#### Task prompt
Leave the pictures out, and retype all of the material exactly as written.

#### Data items
[Begin]

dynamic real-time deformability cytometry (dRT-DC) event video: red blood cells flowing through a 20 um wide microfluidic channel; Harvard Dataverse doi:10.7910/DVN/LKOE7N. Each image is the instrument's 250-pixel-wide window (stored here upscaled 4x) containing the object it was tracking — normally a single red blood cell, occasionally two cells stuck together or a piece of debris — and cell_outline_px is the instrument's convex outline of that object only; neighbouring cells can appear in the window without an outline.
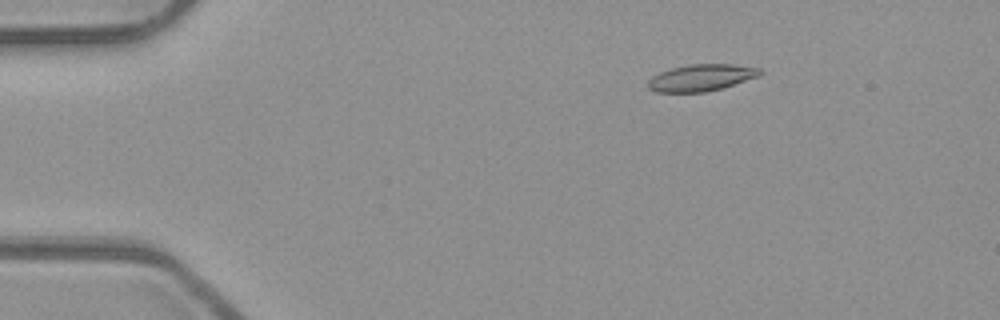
{"species": "common noctule bat (a hibernating species)", "species_latin": "Nyctalus noctula", "temperature_condition": "room temperature", "stored_images_in_passage": 53, "camera_frame_rate_fps": 3000, "um_per_image_px": 0.085, "animal": {"sex": "male", "body_mass_g": 23.1, "forearm_length_mm": 52.7}, "frame": {"image": 1, "passage_image": 9, "time_ms": 2.667, "image_size_px": [1000, 320], "cell_outline_px": [[764, 72], [760, 76], [724, 88], [704, 92], [656, 92], [648, 88], [648, 80], [652, 76], [660, 72], [672, 68], [688, 64], [732, 64], [760, 68]], "centroid_in_image_um": [59.64, 6.6], "position_along_channel_um": 25.4, "area_um2": 17.63}}
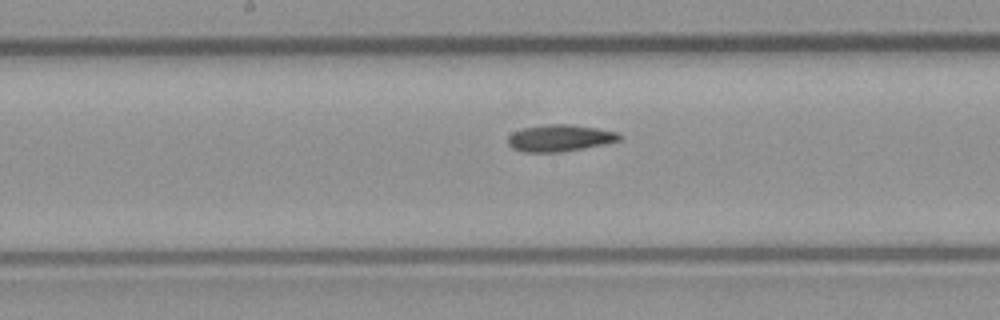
{"frame": {"image": 2, "passage_image": 28, "time_ms": 9.0, "image_size_px": [1000, 320], "cell_outline_px": [[620, 140], [604, 144], [584, 148], [560, 152], [524, 152], [512, 148], [508, 144], [508, 136], [512, 132], [524, 128], [552, 124], [572, 124], [596, 128], [616, 132], [620, 136]], "centroid_in_image_um": [47.55, 11.74], "position_along_channel_um": 200.6, "area_um2": 17.22}}
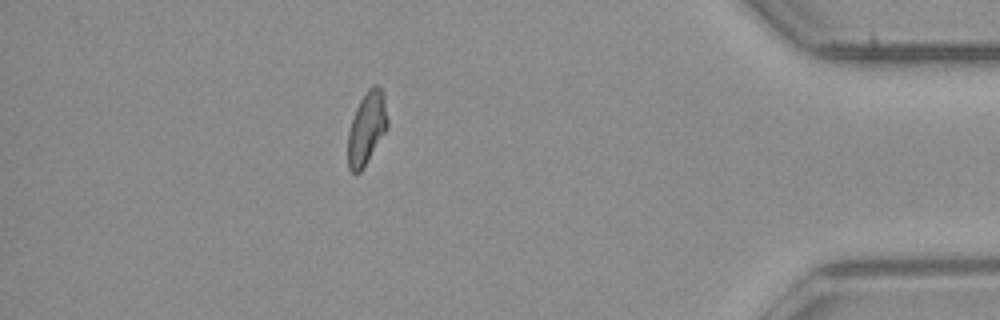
{"frame": {"image": 3, "passage_image": 47, "time_ms": 15.333, "image_size_px": [1000, 320], "cell_outline_px": [[388, 128], [360, 172], [352, 172], [348, 168], [348, 132], [356, 108], [360, 100], [368, 88], [372, 84], [380, 84], [384, 96], [388, 120]], "centroid_in_image_um": [31.18, 10.84], "position_along_channel_um": 404.0, "area_um2": 16.76}, "authors_computed_cell_mechanics": {"area_um2": 17.2822, "velocity_mm_per_s": 3.9453, "shape_relaxation_time_tau1_ms": null, "shape_relaxation_time_tau2_ms": 6.8621, "deformation_change_tau1": null, "deformation_change_tau2": 0.1457}}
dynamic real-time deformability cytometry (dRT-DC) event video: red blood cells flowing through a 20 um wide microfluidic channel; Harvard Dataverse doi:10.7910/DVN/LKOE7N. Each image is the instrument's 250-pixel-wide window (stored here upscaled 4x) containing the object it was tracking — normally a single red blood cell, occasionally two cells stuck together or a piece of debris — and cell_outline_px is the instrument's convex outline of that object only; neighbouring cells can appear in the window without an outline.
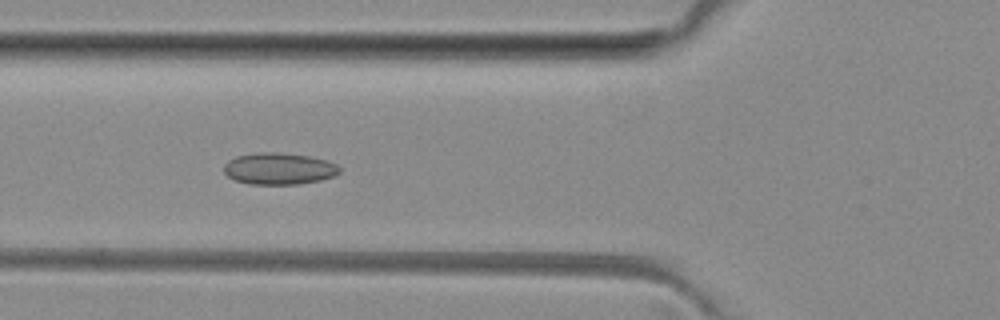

[End]

#### Final answer
dynamic real-time deformability cytometry (dRT-DC) event video: red blood cells flowing through a 20 um wide microfluidic channel; Harvard Dataverse doi:10.7910/DVN/LKOE7N. Each image is the instrument's 250-pixel-wide window (stored here upscaled 4x) containing the object it was tracking — normally a single red blood cell, occasionally two cells stuck together or a piece of debris — and cell_outline_px is the instrument's convex outline of that object only; neighbouring cells can appear in the window without an outline.
{"species": "common noctule bat (a hibernating species)", "species_latin": "Nyctalus noctula", "temperature_condition": "room temperature", "stored_images_in_passage": 53, "camera_frame_rate_fps": 3000, "um_per_image_px": 0.085, "animal": {"sex": "male", "body_mass_g": 23.1, "forearm_length_mm": 52.7}, "frame": {"image": 1, "passage_image": 9, "time_ms": 2.667, "image_size_px": [1000, 320], "cell_outline_px": [[764, 72], [760, 76], [724, 88], [704, 92], [656, 92], [648, 88], [648, 80], [652, 76], [660, 72], [672, 68], [688, 64], [732, 64], [760, 68]], "centroid_in_image_um": [59.64, 6.6], "position_along_channel_um": 25.4, "area_um2": 17.63}}
{"frame": {"image": 2, "passage_image": 28, "time_ms": 9.0, "image_size_px": [1000, 320], "cell_outline_px": [[620, 140], [604, 144], [584, 148], [560, 152], [524, 152], [512, 148], [508, 144], [508, 136], [512, 132], [524, 128], [552, 124], [572, 124], [596, 128], [616, 132], [620, 136]], "centroid_in_image_um": [47.55, 11.74], "position_along_channel_um": 200.6, "area_um2": 17.22}}
{"frame": {"image": 3, "passage_image": 47, "time_ms": 15.333, "image_size_px": [1000, 320], "cell_outline_px": [[388, 128], [360, 172], [352, 172], [348, 168], [348, 132], [356, 108], [360, 100], [368, 88], [372, 84], [380, 84], [384, 96], [388, 120]], "centroid_in_image_um": [31.18, 10.84], "position_along_channel_um": 404.0, "area_um2": 16.76}, "authors_computed_cell_mechanics": {"area_um2": 17.2822, "velocity_mm_per_s": 3.9453, "shape_relaxation_time_tau1_ms": null, "shape_relaxation_time_tau2_ms": 6.8621, "deformation_change_tau1": null, "deformation_change_tau2": 0.1457}}
dynamic real-time deformability cytometry (dRT-DC) event video: red blood cells flowing through a 20 um wide microfluidic channel; Harvard Dataverse doi:10.7910/DVN/LKOE7N. Each image is the instrument's 250-pixel-wide window (stored here upscaled 4x) containing the object it was tracking — normally a single red blood cell, occasionally two cells stuck together or a piece of debris — and cell_outline_px is the instrument's convex outline of that object only; neighbouring cells can appear in the window without an outline.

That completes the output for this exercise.